-- EXERCISE --
Can you repeat all of the data below word for word, leaving out the pictures?
- - - -
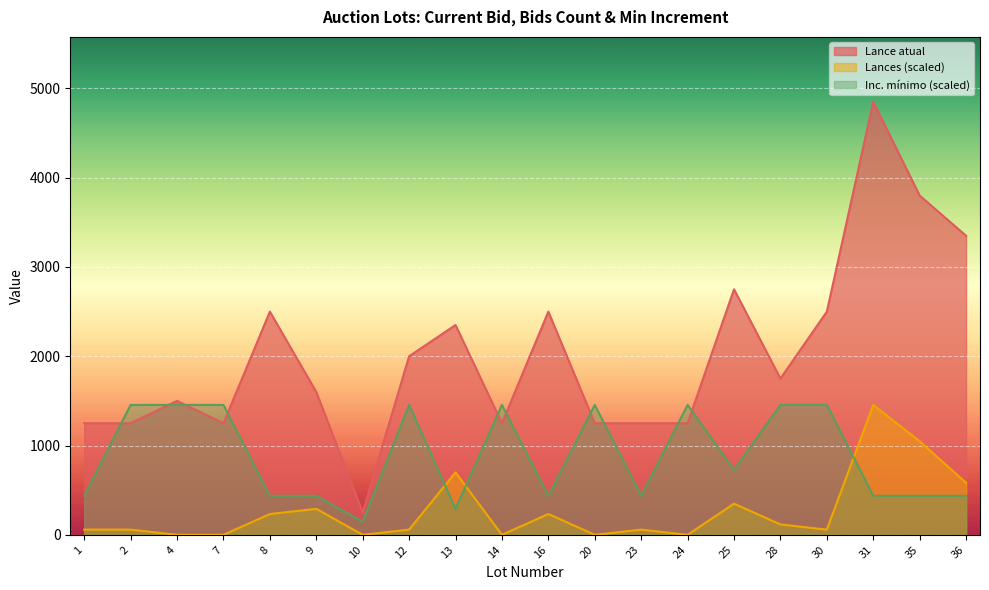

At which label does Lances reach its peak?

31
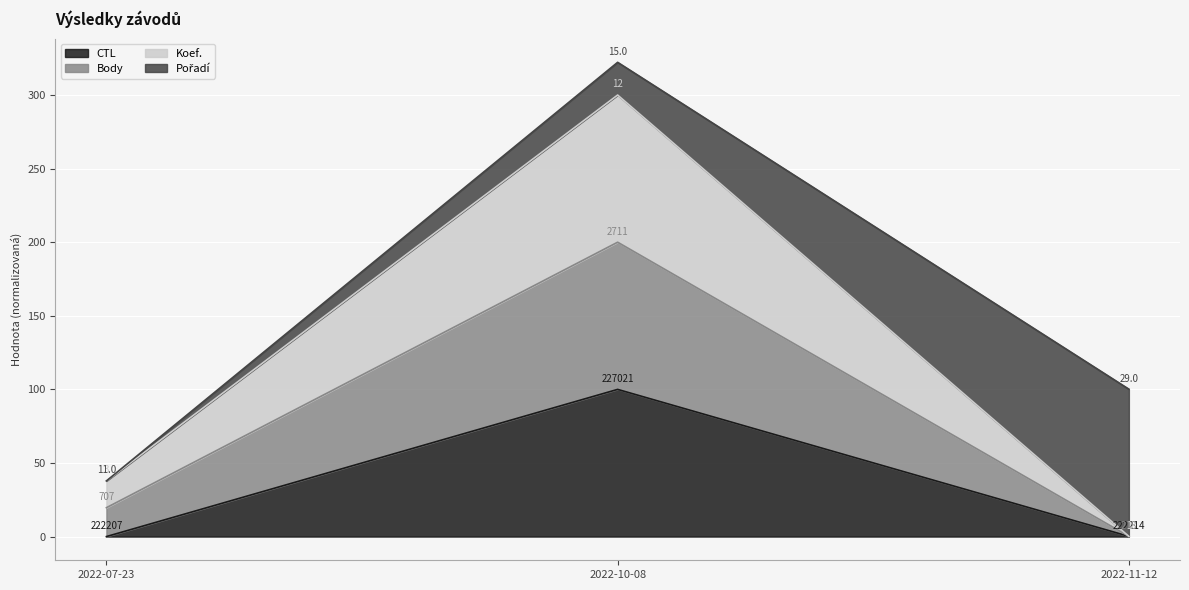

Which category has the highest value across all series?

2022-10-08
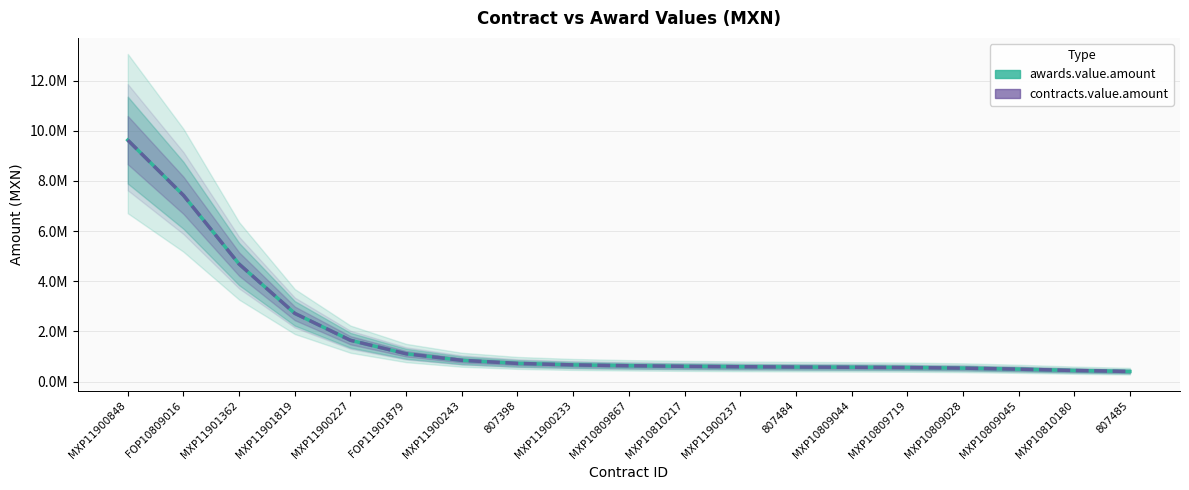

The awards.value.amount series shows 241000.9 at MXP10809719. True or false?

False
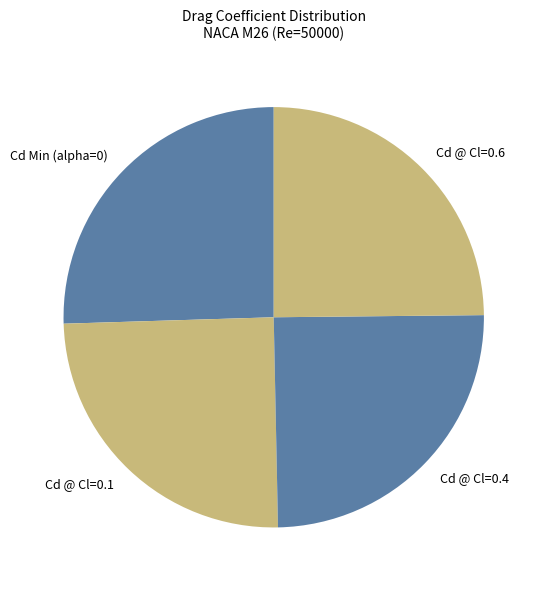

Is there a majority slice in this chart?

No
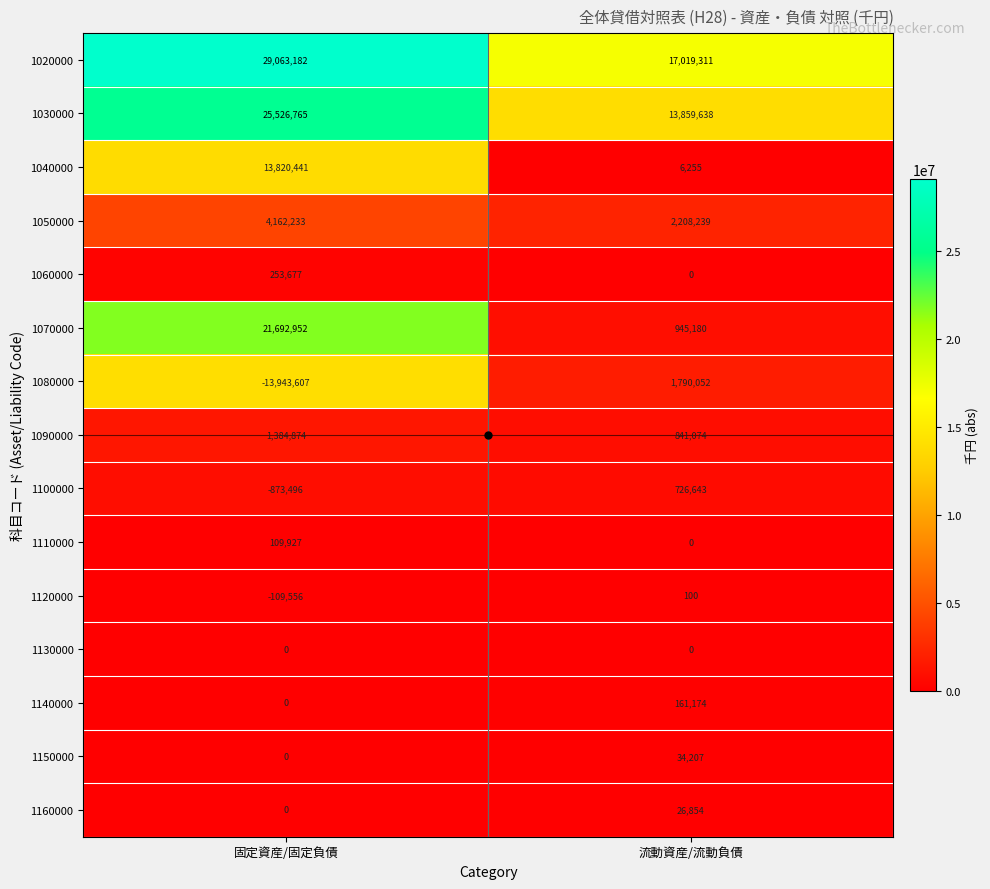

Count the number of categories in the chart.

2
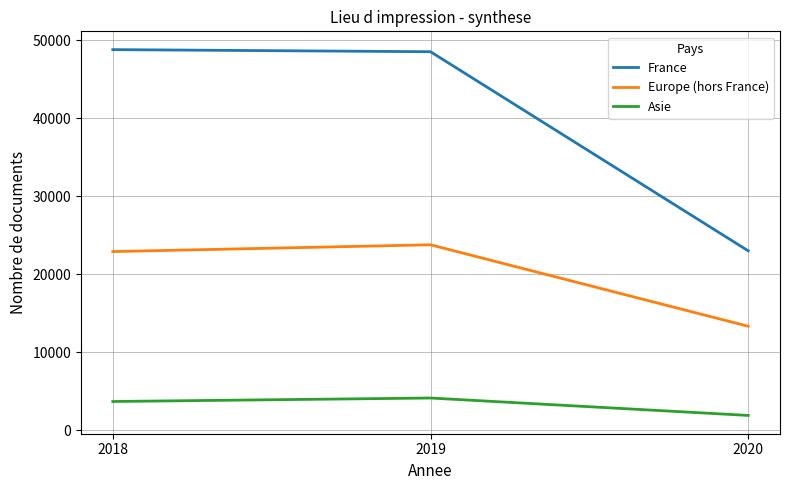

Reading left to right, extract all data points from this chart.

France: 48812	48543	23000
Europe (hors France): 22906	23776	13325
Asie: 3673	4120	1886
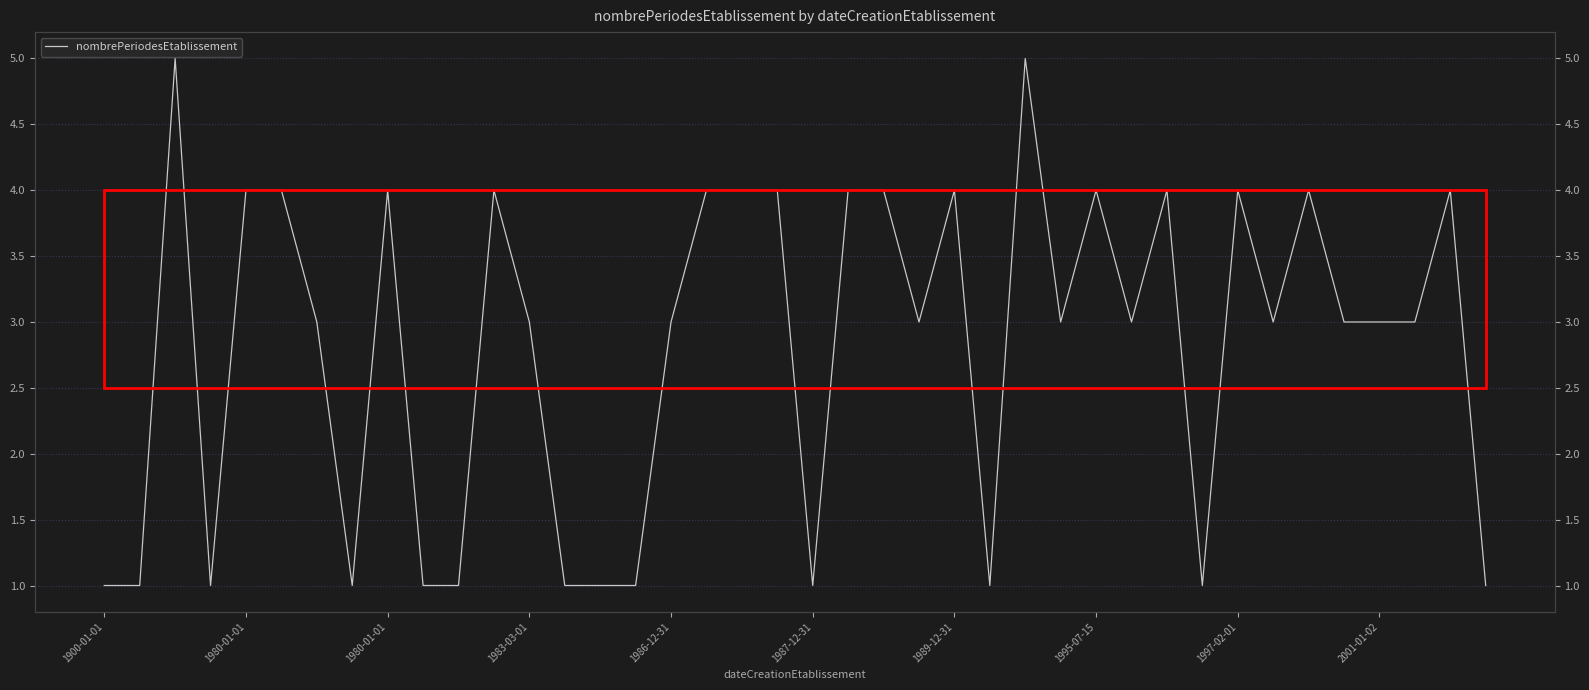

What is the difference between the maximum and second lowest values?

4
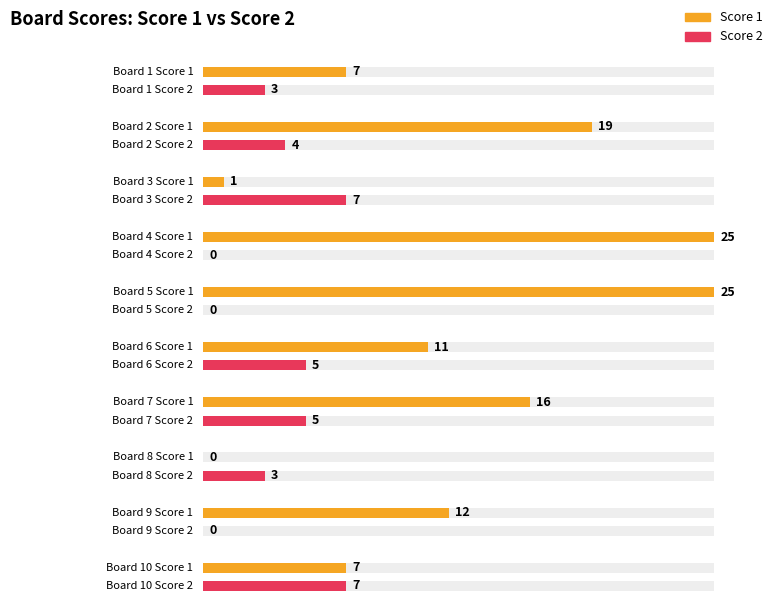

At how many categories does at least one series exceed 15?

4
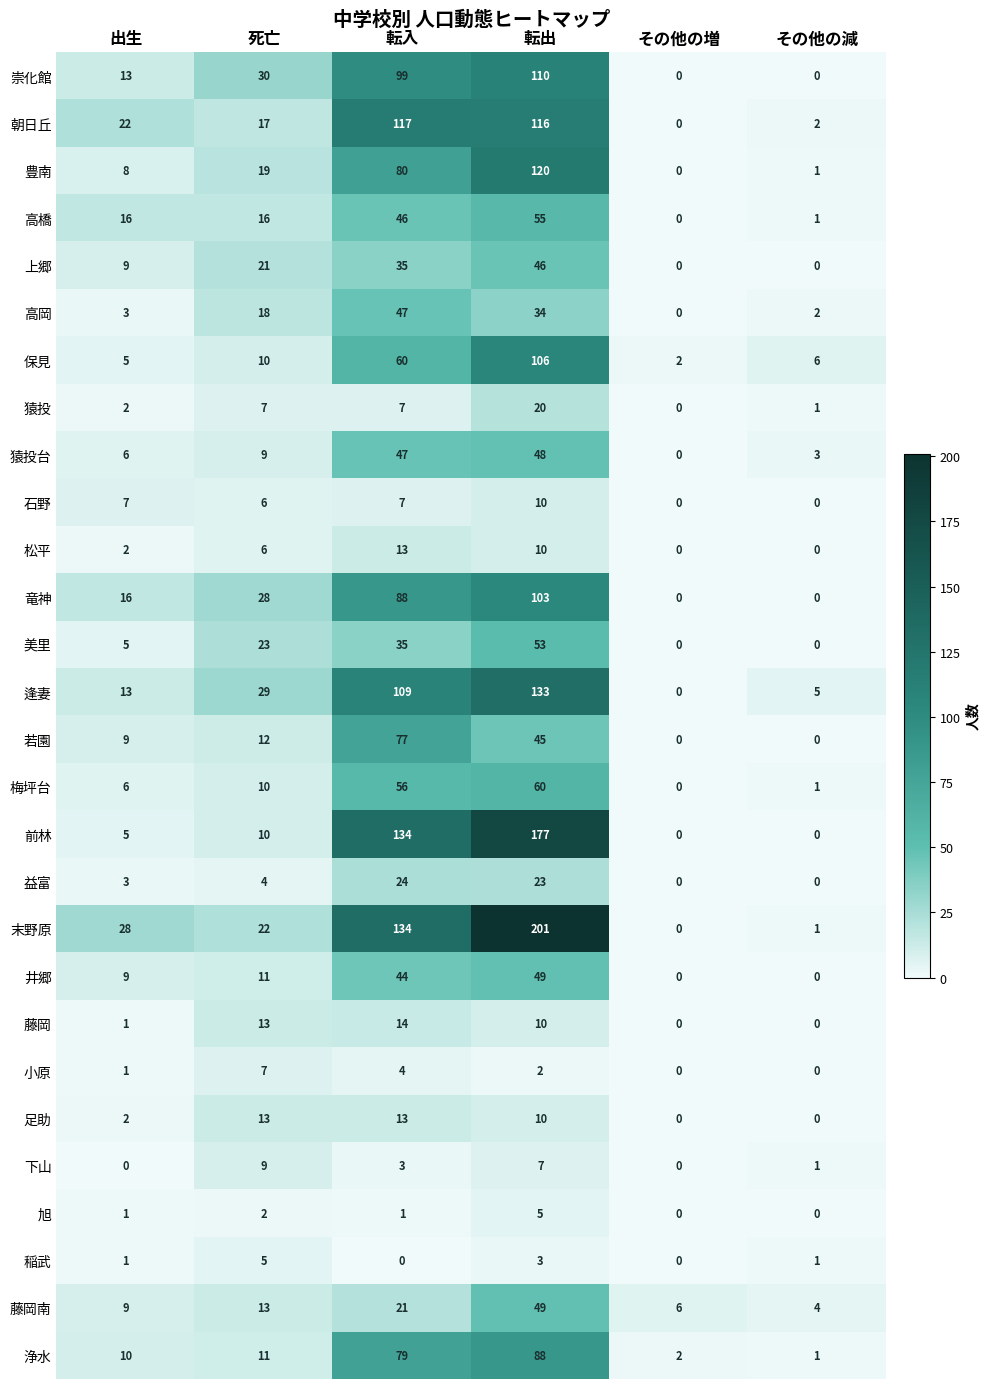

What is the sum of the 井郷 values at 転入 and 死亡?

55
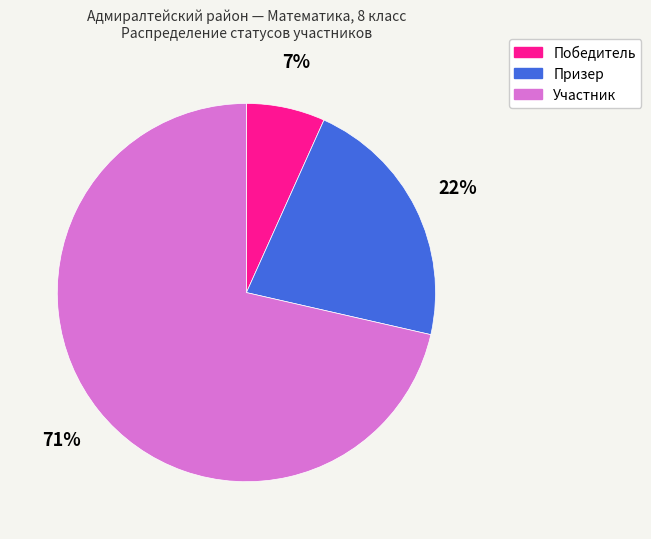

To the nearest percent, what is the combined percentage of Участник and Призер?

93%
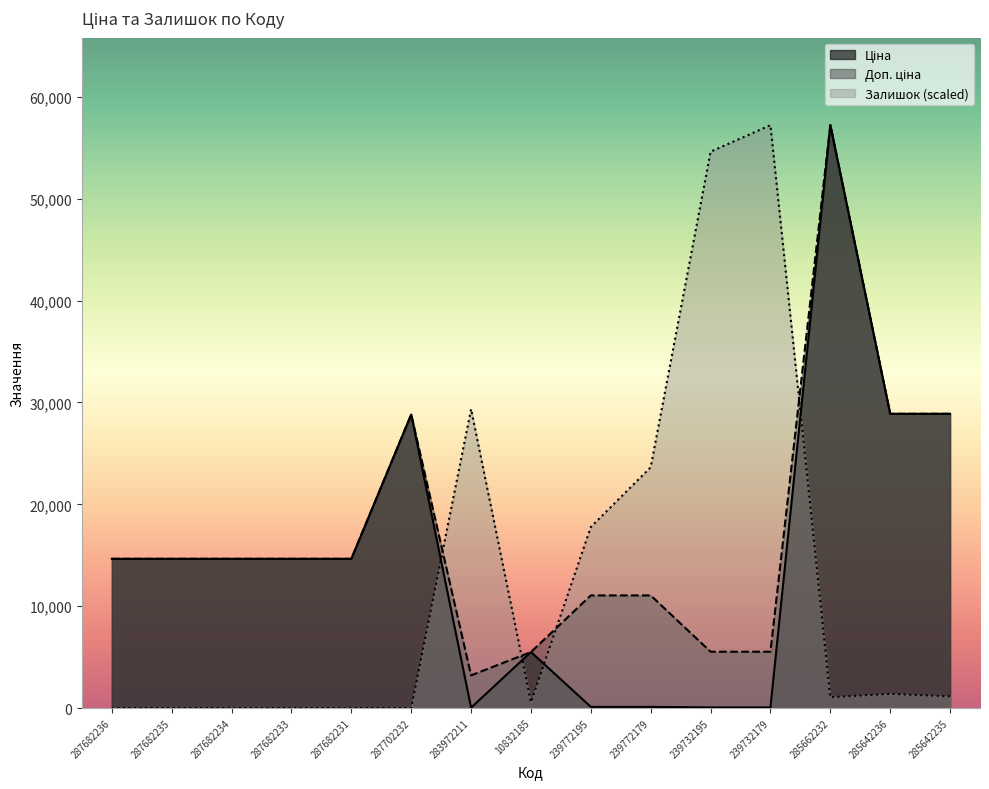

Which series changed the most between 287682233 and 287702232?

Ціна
- - - -
-- EXERCISE RESPONSE --
At which label does Lances reach its peak?

31

Which category has the highest value across all series?

2022-10-08

The awards.value.amount series shows 241000.9 at MXP10809719. True or false?

False

Is there a majority slice in this chart?

No

Count the number of categories in the chart.

2

Reading left to right, extract all data points from this chart.

France: 48812	48543	23000
Europe (hors France): 22906	23776	13325
Asie: 3673	4120	1886

What is the difference between the maximum and second lowest values?

4

At how many categories does at least one series exceed 15?

4

What is the sum of the 井郷 values at 転入 and 死亡?

55

To the nearest percent, what is the combined percentage of Участник and Призер?

93%

Which series changed the most between 287682233 and 287702232?

Ціна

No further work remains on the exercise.